Active versus Passive

June 30, 2009

I’m not sure what to make of yesterday’s interaction between my learning behavior and my son’s learning behavior.

He’s taking an online computer game design class using the FANG Java engine. Overall its proving to be a good experience but he had run into a stumbling block yesterday. He entered a program and found a more cryptic error instead of the common syntax errors. He tried a few things but was obviously frustrated. We talked about the error which seemed to help but at one point he stated that he wanted to just post a question in the class’s online forum to ask if anyone else had run into that error and, if so, how had they solved it.

I found myself completely opposed to this idea. In many respects its a good idea; don’t waste time reinventing the wheel, use the communities knowledge, ask for help so that when the problem comes up again you’ll know what to do. Its even, as he quickly informed me, exactly what I told him was the best method of solving his earlier problem with the class (issues with the Wimba tool that the class uses). He went ahead and wrote the post but didn’t post it until after he tried some of the things that I and my wife suggested (comparing his code to another student’s code, Googling the error message, rechecking some things in the book and the online docs). He found the problem and never posted the message.

Is it just me and my old school thinking that just posting a question and waiting for someone else to answer is too passive?
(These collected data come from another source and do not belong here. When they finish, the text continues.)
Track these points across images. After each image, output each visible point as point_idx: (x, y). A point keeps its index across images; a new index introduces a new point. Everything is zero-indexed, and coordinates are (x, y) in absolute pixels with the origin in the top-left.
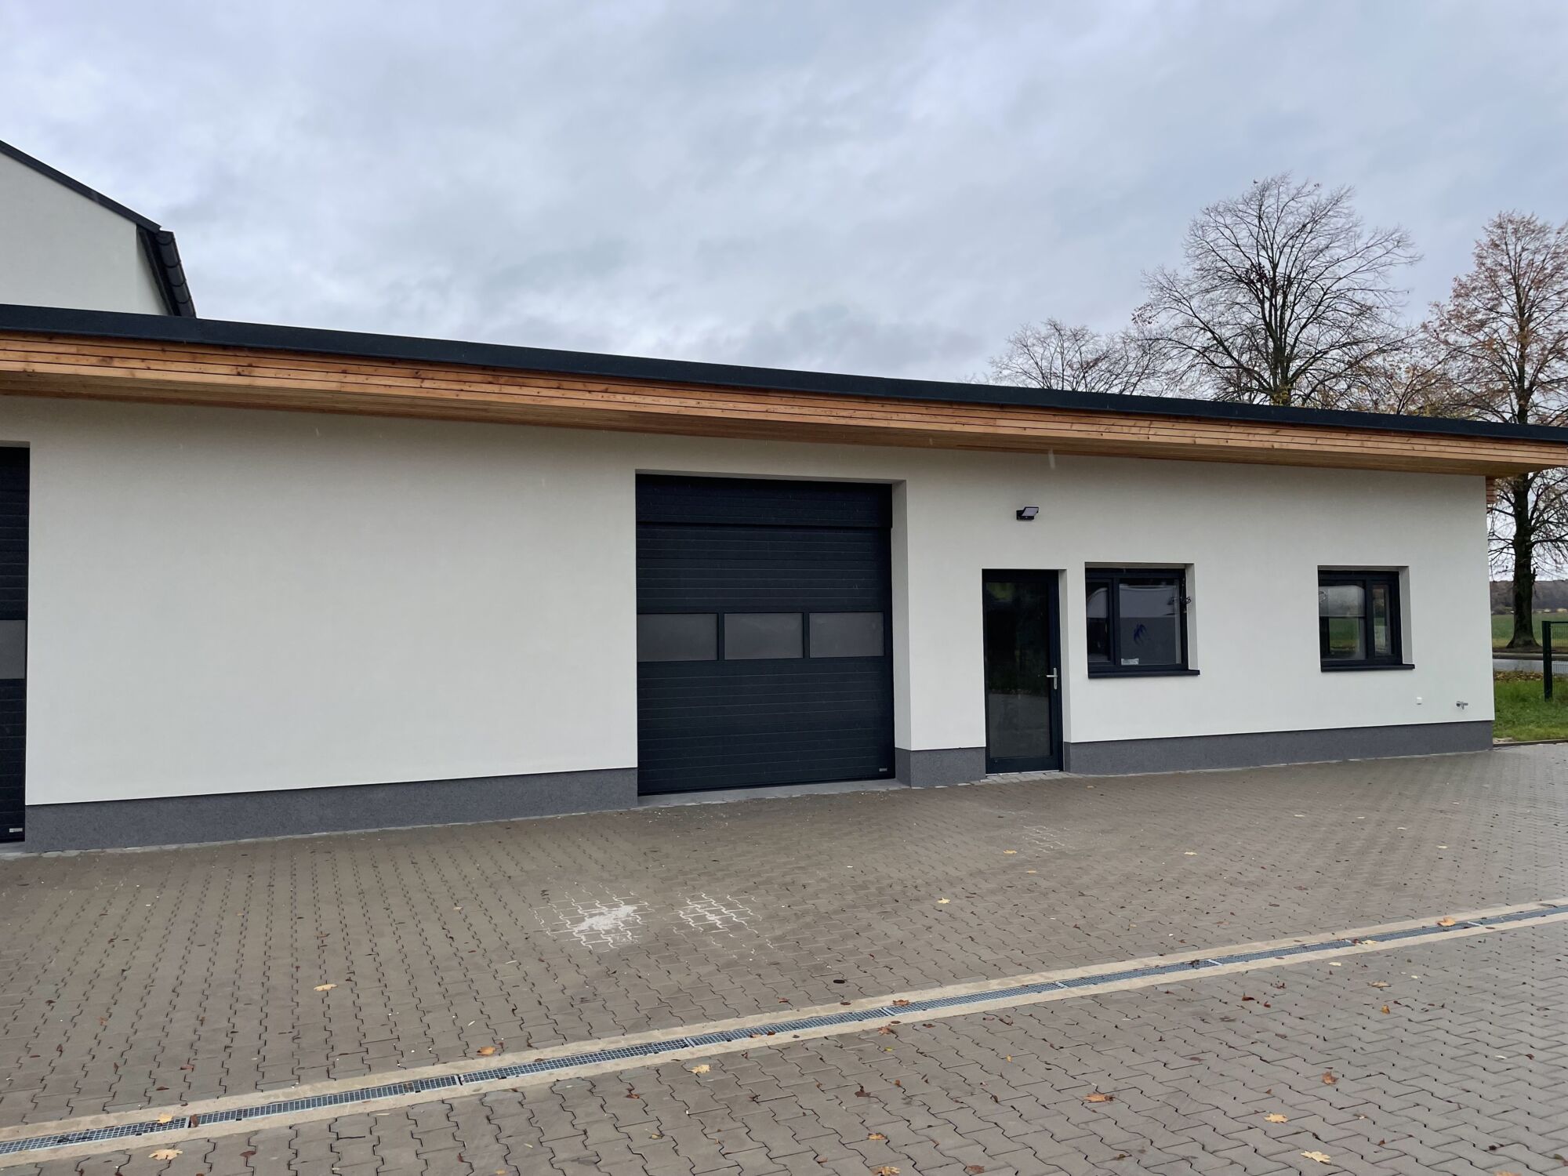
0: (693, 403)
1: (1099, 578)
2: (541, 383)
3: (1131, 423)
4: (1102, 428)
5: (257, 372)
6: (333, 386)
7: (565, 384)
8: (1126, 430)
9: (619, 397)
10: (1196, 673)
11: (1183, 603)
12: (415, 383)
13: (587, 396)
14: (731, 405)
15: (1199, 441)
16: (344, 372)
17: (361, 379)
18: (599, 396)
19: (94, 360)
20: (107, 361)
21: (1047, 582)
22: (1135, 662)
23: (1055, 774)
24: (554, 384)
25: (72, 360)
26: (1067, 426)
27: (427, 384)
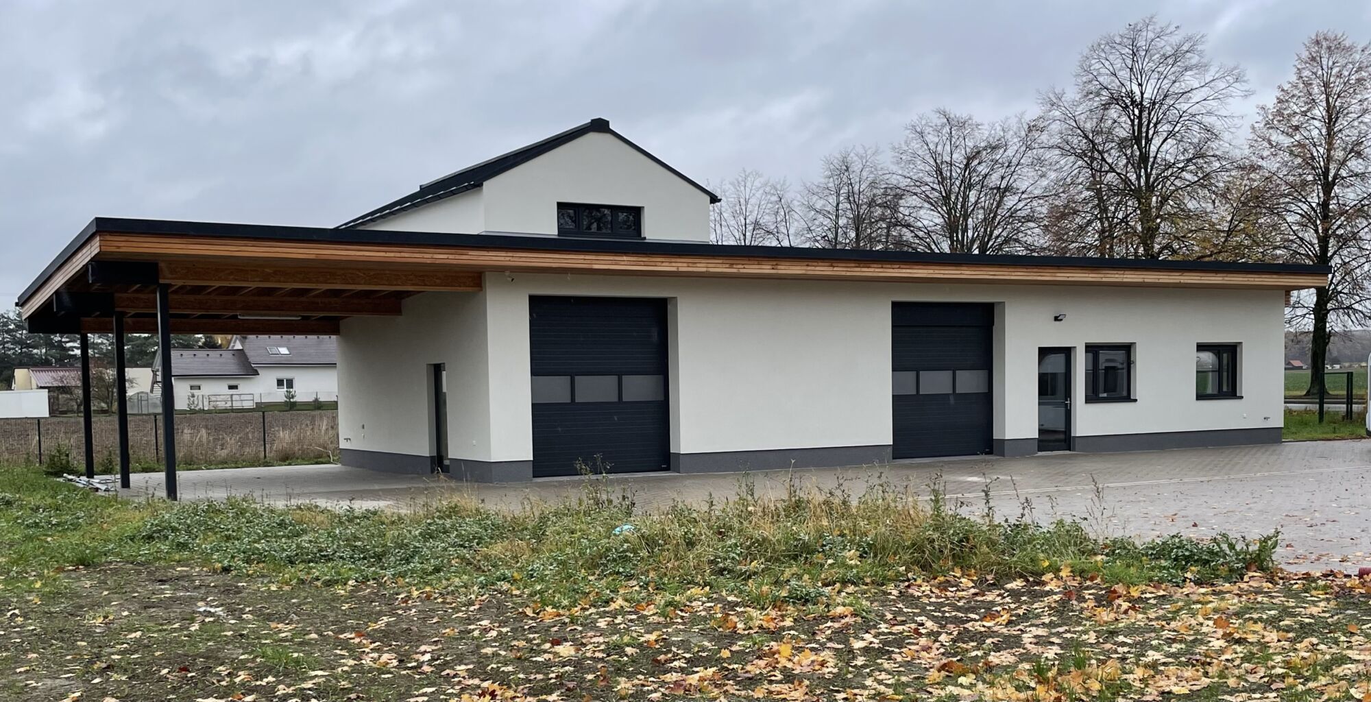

Sometimes it is the best strategy but in this case he succeeded on his own with just some encouragement and direction even if, in many respects, what he ended up doing was asking the “local web” of knowledge in the form of me and my wife. We were a little less direct then a classmate would have been since we mostly provided methods of resolving the problem not specific solutions but its unclear that the distinction (or the general usefulness of the methods) sunk in.